Comparando com dados recolhidos nos sensos anteriores, percebe-se claramente que aumentou muito o contingente de brasileiros que se assumem como negros.

Isto demonstra que a iniciativa de promover a “consciência negra” vem dando bons resultados, sobretudo em termos de superação de preconceitos que a população ainda carrega, seja em referência aos negros, seja também de negros que acabam, de alguma maneira, introjetando o preconceito dentro de si próprios.
O fato é que permanece muito difícil a superação de preconceitos longamente implantados ao longo da história, com o apoio da organização econômica e social, que traduzia o preconceito em medidas de opressão e de exclusão social, econômica e cultural.

A dificuldade em remover a carga de preconceitos que pesam sobre a população negra do Brasil, que ainda carrega as consequências do regime de escravidão, justifica as políticas públicas, que visam acelerar o processo de equiparação completa entre todos os cidadãos brasileiros, independente de raça ou de outros critérios.

Entre estas políticas, está o “sistema de quotas”, que visa garantir uma crescente participação de negros nos cursos universitários.
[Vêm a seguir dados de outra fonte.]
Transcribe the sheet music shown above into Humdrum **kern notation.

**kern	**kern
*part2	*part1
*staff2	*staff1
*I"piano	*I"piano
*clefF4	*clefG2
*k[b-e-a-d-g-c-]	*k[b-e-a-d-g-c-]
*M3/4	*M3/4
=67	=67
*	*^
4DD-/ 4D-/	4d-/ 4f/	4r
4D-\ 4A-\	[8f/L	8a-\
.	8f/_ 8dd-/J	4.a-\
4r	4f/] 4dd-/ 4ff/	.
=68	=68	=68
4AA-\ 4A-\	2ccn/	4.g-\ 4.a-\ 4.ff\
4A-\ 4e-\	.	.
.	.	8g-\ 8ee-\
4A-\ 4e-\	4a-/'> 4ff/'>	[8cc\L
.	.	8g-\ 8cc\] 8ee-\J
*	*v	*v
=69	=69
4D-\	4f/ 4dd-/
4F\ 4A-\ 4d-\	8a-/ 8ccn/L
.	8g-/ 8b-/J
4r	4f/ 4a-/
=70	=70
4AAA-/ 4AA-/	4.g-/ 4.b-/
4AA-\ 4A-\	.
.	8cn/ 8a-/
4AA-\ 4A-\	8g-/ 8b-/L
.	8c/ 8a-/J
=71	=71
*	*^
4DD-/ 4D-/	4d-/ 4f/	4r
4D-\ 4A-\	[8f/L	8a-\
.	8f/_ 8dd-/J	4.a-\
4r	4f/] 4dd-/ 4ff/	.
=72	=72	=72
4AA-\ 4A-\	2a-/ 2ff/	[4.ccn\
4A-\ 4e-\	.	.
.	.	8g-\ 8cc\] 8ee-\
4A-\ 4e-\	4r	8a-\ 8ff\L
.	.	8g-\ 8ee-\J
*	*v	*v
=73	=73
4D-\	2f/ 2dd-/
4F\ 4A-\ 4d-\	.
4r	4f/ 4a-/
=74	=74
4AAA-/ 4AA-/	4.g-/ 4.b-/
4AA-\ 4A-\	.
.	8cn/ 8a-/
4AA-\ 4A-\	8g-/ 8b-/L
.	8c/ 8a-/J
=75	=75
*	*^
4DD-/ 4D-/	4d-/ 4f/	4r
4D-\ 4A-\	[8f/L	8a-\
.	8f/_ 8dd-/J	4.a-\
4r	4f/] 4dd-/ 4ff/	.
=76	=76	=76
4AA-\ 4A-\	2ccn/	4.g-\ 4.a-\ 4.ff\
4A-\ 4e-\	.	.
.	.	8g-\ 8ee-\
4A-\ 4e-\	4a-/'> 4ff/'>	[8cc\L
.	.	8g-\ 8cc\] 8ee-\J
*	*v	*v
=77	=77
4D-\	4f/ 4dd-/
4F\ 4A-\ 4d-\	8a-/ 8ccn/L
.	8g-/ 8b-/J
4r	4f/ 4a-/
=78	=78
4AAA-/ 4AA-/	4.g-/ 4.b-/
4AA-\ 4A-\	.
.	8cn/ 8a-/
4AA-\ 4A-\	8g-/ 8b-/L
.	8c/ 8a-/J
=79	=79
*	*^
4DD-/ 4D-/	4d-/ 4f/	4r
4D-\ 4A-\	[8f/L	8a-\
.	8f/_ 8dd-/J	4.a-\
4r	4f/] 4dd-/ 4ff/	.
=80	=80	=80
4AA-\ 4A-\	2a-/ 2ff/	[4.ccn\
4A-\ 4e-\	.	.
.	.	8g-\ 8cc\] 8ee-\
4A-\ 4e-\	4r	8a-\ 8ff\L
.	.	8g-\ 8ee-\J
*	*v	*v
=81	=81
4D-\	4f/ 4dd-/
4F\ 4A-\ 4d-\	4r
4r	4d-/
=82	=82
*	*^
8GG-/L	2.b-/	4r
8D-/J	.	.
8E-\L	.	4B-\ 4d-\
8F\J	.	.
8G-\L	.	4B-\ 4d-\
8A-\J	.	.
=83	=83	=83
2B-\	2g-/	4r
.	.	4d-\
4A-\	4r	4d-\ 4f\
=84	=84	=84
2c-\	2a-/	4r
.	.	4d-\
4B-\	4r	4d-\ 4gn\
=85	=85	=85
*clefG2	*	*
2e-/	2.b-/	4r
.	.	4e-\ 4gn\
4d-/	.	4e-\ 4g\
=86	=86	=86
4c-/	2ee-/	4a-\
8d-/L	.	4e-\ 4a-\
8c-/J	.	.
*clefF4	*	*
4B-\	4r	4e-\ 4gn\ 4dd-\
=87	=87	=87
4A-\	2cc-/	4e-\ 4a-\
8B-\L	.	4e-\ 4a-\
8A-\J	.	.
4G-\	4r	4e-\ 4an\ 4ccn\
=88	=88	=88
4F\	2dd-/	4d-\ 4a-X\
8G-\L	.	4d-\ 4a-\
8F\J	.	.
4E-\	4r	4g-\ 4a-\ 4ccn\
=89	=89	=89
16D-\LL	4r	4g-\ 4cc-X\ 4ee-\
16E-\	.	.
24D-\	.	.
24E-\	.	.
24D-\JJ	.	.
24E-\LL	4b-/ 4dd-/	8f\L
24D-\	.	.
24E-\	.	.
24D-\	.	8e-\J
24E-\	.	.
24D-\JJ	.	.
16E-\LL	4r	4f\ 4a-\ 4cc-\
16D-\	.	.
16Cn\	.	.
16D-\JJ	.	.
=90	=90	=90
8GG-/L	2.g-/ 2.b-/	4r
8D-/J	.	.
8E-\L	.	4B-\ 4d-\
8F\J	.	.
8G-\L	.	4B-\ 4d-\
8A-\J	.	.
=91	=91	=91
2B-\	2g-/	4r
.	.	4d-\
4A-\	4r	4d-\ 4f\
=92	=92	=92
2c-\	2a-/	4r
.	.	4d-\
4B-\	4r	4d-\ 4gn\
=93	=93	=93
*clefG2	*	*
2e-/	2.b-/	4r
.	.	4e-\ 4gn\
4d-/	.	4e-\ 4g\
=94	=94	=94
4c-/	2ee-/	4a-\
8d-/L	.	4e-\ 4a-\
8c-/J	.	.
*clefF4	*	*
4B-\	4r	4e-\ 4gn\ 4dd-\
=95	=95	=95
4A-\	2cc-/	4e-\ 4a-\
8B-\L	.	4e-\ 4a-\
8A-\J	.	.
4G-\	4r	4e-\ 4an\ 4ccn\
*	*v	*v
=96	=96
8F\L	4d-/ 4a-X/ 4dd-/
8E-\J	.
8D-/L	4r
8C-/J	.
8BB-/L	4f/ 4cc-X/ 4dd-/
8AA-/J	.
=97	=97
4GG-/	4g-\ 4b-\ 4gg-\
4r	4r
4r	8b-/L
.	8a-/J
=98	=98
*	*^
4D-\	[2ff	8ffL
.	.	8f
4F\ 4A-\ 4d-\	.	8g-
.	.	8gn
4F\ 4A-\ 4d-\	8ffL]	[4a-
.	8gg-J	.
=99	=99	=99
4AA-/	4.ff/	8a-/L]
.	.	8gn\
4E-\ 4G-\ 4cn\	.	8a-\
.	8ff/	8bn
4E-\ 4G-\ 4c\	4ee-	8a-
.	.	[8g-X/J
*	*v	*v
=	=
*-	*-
Este sistema encontra uma primeira justificativa diante da grande disparidade existente nas universidades, onde a participação de negros é flagrantemente desproporcional.

Alguns ponderam que este sistema, que pretende superar a discriminação, traz em sim mesmo um viés discriminatório, na medida em que reforçaria o que se quer superar, isto é, ter a raça como referência para políticas públicas.

Acontece que a conveniência destas iniciativas tem presente a realidade concreta, constatada pelas estatísticas, de uma disparidade que, se continuada, perenizaria a desigualdade ora existente. 

Mas também é verdade, que se pretendemos que estas políticas sejam eficazes, precisamos admitir que devem ser provisórias. Pois em perspectiva, se elas conseguem o efeito pretendido, levarão a uma situação em que o ideal será a perfeita igualdade de oportunidades, que todos poderiam ter, sem a ajuda de quotas ou de outras medidas que podem valer agora, mas carregam consigo a marca da caducidade.

Bom seria se o Brasil pudesse, de fato, dar ao mundo o precioso testemunho de uma sociedade igualitária, em perfeita convivência de raças diferentes, que prescindirão sempre mais de regulamentação legal para se relacionarem no respeito mútuo e no diálogo fraterno.